US: 60 Years Later, Voting Rights Act Protections for Minority Voters Face New Threats! (7.8.2025)

Otis Wilson had enough with talking and decided to go to court.

His Louisiana town of St. Francisville, north of Baton Rouge, had long elected alderpersons as at-large representatives for a single, townwide district. In places where elections are racially polarized, that kind of voting system can result in a white majority’s votes drowning out the ballots of voters of colour, courts have found.

“I filed a lawsuit because we had no Blacks at all on the council. And I tried to talk to the council and the mayor to work something out, and it didn’t,” says Wilson, a now-retired school bus driver, who led a group of other Black voters to sue St. Francisville officials in 1992.

Their lawsuit was among the hundreds of cases that private individuals and groups have brought to enforce protections against racial discrimination under the federal Voting Rights Act, which then-President Lyndon B. Johnson signed into law 60 years ago this week.

After a long and complicated legal battle, St. Francisville ultimately agreed that the town had violated Section 2 of the Voting Rights Act and switched to alderperson elections with multiple districts.

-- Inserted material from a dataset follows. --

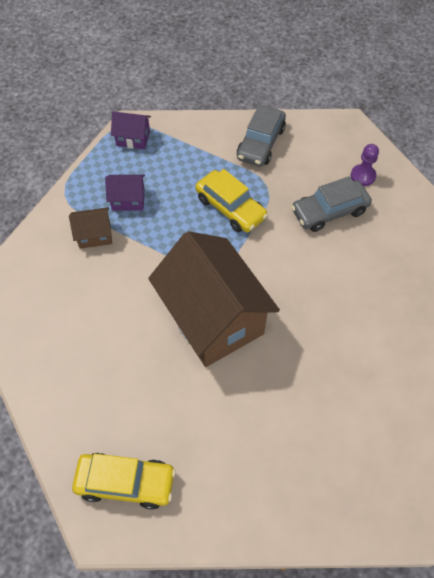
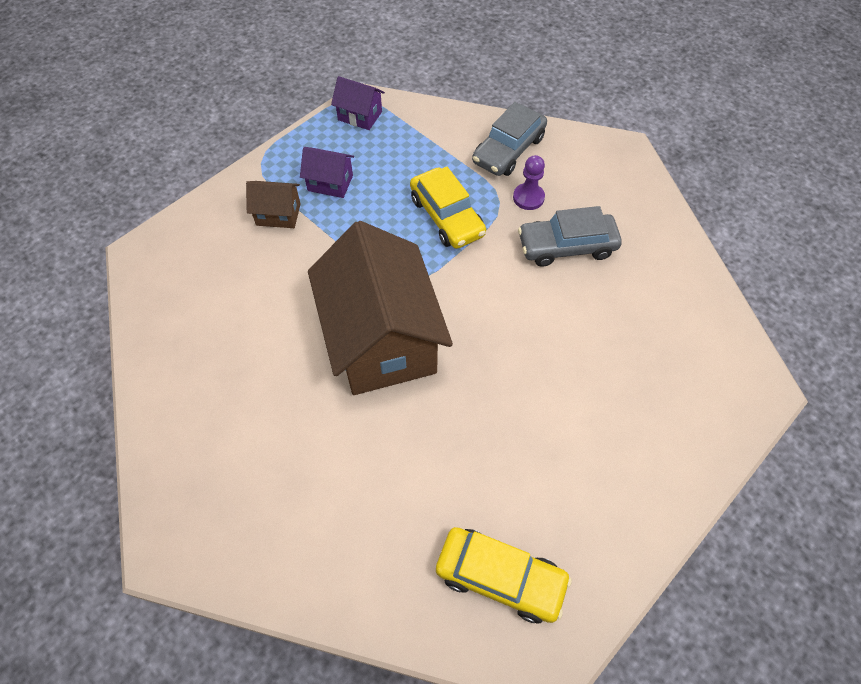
camera: 15 degrees right, 0 degrees up
yellow car [72,453,176,510] -> yellow car moved to [436,527,572,623]
purple pawn [351,144,379,186] -> purple pawn moved to [513,155,545,210]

“It wouldn’t have happened” without the pressure of his lawsuit, says Wilson, a onetime candidate for alderperson who was later elected as a Democratic member of his Louisiana parish’s police jury, a local governing board. “If you didn’t go further, it just wouldn’t happen.”

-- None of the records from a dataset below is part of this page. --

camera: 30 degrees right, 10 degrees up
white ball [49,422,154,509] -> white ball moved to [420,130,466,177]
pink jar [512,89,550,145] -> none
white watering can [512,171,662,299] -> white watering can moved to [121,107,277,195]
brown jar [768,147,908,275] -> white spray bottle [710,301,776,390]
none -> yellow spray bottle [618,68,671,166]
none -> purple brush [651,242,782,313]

The legal path that allowed Wilson to fight against the dilution of his and other Black voters’ collective power at the ballot box, however, may be ending soon, as a novel legal argument makes its way to the U.S. Supreme Court.

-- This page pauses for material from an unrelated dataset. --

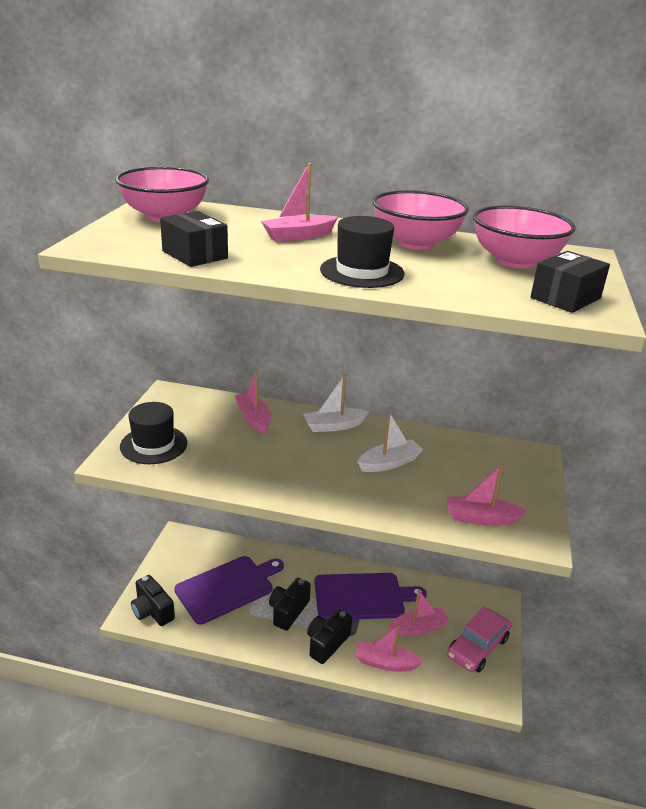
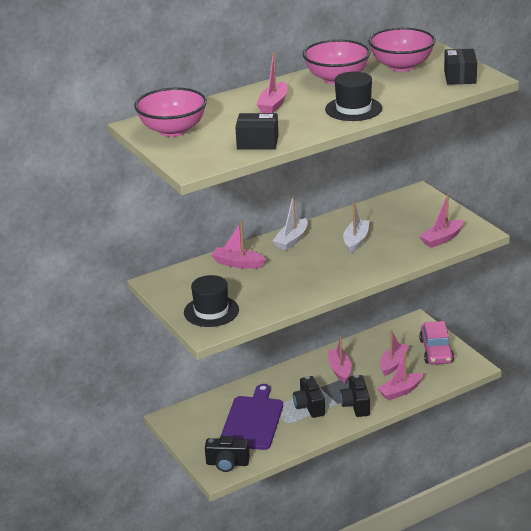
camera: 40 degrees left, 0 degrees up
purple cutting board [314,573,427,620] -> pink boat [328,336,352,383]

Contrary to decades of precedent, Republican state officials in at least 15 states contend that private individuals and groups do not have the right to sue to enforce Section 2 because they are not explicitly named in the landmark law’s text. Only the head of the Justice Department, they argue, can bring this kind of lawsuit.

The issue is at the heart of a North Dakota legislative redistricting case that was brought by two tribal nations. A federal appeals court ruled against the Native American voters, and the case may be up for a full review soon at the Supreme Court. The justices may also be preparing to take up a broader question about the constitutionality of Section 2 protections, based on an order last week for legal briefs in a Louisiana congressional redistricting case originally filed by Black voters.